图 10 2050年不同情景污染物排放比较 Fig. 10 Comparison of pollutant emissions under different scenarios in 2050

3 结论

(1) 从能源消耗上看, 2050年DLC和EST情景相对于BAU情景削减24.17%和51.28%能耗.电力结构优化促进了加速电气化措施对能源的有效利用, 在32%和60%清洁电力下实施, 能耗分别提高1.10×106 t和降低3.50×106 t.加速电气化措施的节能潜力与电能设备转化率和电力结构有关, 交通部门电动车的高转换效率是其实现节能效益的关键, 净削减量达到1.85×106 t, 而工业主要依赖清洁能源抵消58.24%的电力能耗, 高电气化率的建筑部门, 清洁电力无法满足其额外电力需求, 需要更多的煤电支撑.

(2) 从CO2排放上看, 2050年LC情景相对于BAU情景削减68.14% CO2.加速电气化措施的降碳效益取决于电气化渗透速率和电力结构优化的协调一致性.电动车的高转换效率使电气化(56.41%)成为交通部门主要减排来源, 工业和建筑部门减排贡献主要来源于供电结构优化(72.96%和50.03%), 得益于屋顶光伏的高效利用.由于工业和建筑部门电气化率较高, 加速电气化减排贡献率仅为6.62%和0.33%, 建筑部门加快电能设备能效提升是其实现加速电气化的必要条件.

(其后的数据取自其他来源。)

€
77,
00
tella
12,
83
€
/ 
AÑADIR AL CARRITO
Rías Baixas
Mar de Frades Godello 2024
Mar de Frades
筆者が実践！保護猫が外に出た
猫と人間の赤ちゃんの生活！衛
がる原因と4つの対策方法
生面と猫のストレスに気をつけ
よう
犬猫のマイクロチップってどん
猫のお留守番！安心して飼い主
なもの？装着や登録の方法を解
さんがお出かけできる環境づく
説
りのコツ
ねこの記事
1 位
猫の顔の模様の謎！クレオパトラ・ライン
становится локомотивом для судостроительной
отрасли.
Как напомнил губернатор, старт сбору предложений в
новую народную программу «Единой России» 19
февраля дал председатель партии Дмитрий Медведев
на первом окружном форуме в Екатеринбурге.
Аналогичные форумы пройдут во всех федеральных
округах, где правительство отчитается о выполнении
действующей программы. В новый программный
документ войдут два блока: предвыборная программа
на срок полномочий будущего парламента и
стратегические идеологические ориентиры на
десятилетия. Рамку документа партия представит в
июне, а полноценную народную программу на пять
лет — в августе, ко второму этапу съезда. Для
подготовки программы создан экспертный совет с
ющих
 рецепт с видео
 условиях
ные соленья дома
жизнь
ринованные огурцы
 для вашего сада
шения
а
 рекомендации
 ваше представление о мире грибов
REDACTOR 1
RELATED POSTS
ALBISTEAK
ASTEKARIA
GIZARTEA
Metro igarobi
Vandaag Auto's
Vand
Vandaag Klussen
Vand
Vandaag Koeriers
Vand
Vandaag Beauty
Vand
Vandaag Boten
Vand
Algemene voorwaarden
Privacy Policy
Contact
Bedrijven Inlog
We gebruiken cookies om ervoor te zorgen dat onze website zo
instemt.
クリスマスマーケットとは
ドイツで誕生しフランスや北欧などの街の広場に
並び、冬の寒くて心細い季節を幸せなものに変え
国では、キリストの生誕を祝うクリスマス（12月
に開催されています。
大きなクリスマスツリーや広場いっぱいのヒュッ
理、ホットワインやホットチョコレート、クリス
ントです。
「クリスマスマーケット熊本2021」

(3) 从减污降碳协同上看, 2050年交通部门加速电气化措施将减少42%~58%的CO、VOC和NOx, 提高了电力SO2排放.工业部门供电结构优化对各项污染物的减排贡献率为62%~82%, 加速电气化将减少10%~12%的CO和VOC.而在建筑部门中终端强化减排和供电结构优化的减排贡献率分别为51%~62%和38%~49%, 加速电气化反而增长了各项污染物排放.从东莞整体来看, VOC和NOxS值分别为0.95和0.91, 具有较高的CO2协同减排效应.加速电气化提高了工业VOC、交通SO2和PM2.5的协同减排效应.

(4) 综上所述, 城市合理调整不同部门电气化措施渗透率可实现针对性的污染防控.通过减缓建筑部门电气化, 有利于缓解发电压力, 提高各项污染物的减排力度.交通部门优先作为电气化加速实施的重点部门, 新能源车推广将成为减污降碳的重点控制措施, 以优化交通部门以燃油为主的能源结构.工业部门自备电厂“煤改气”、工业光伏部署和加速电气化举措协同实施, 三者耦合可发挥最大化的减排潜力.建筑部门推动电能设备的能效提升, 放缓电气化实施步伐, CO2和污染物排放均会得到有效控制.同时工业和建筑部门加快供电结构优化, 可推动城市尽早碳中和并实现空气质量的极大改善.